--- PROMPT ---
Could you edit the listing lines starting at "Which series has" and ending at "Precio promedio ponderado" so that "total" becomes "sum", leaving everything else unchanged, and return only those lines?

--- INPUT DATA ---
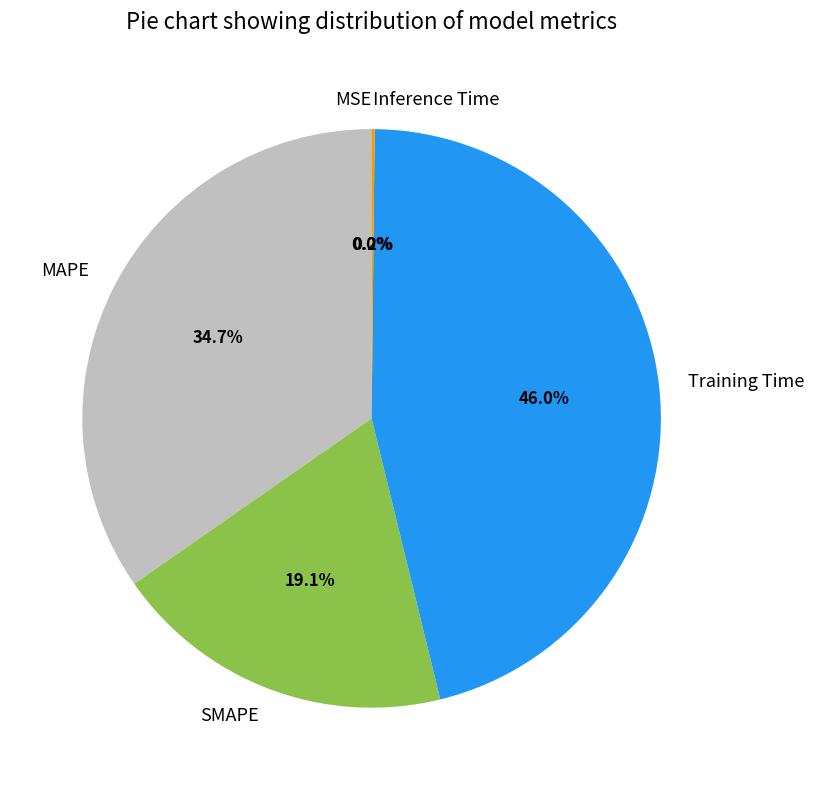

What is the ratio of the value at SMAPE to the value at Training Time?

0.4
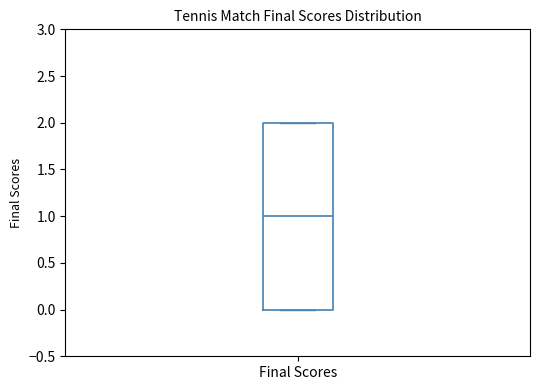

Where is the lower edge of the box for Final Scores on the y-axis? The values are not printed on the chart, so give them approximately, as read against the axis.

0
==
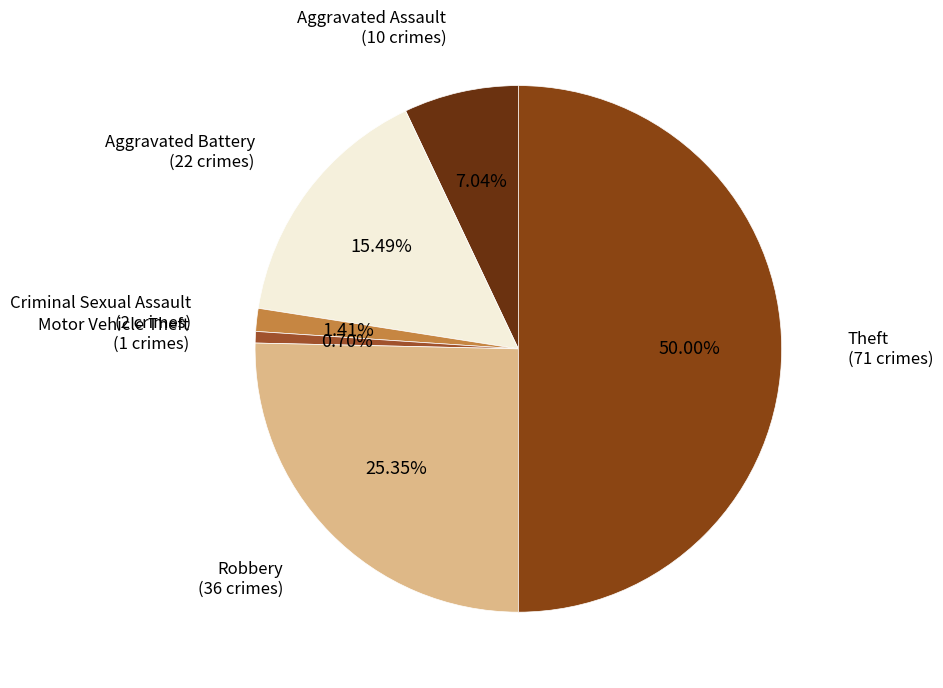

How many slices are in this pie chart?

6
==
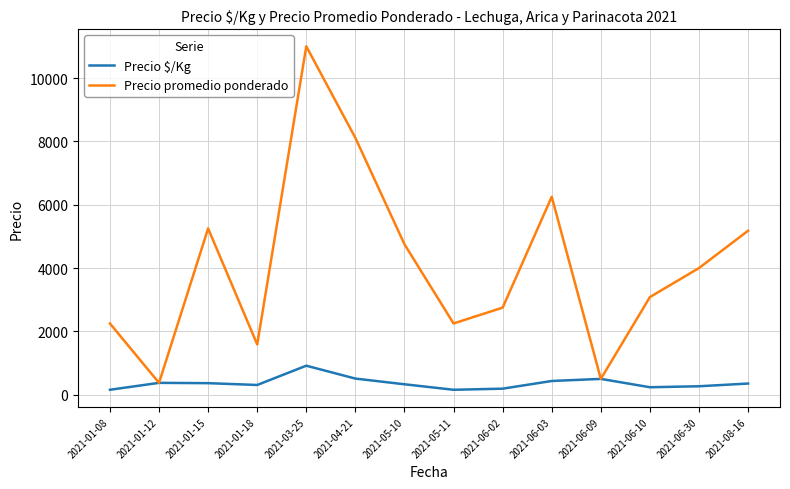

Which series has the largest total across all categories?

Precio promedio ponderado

--- ANSWER BELOW ---
Which series has the largest sum across all categories?

Precio promedio ponderado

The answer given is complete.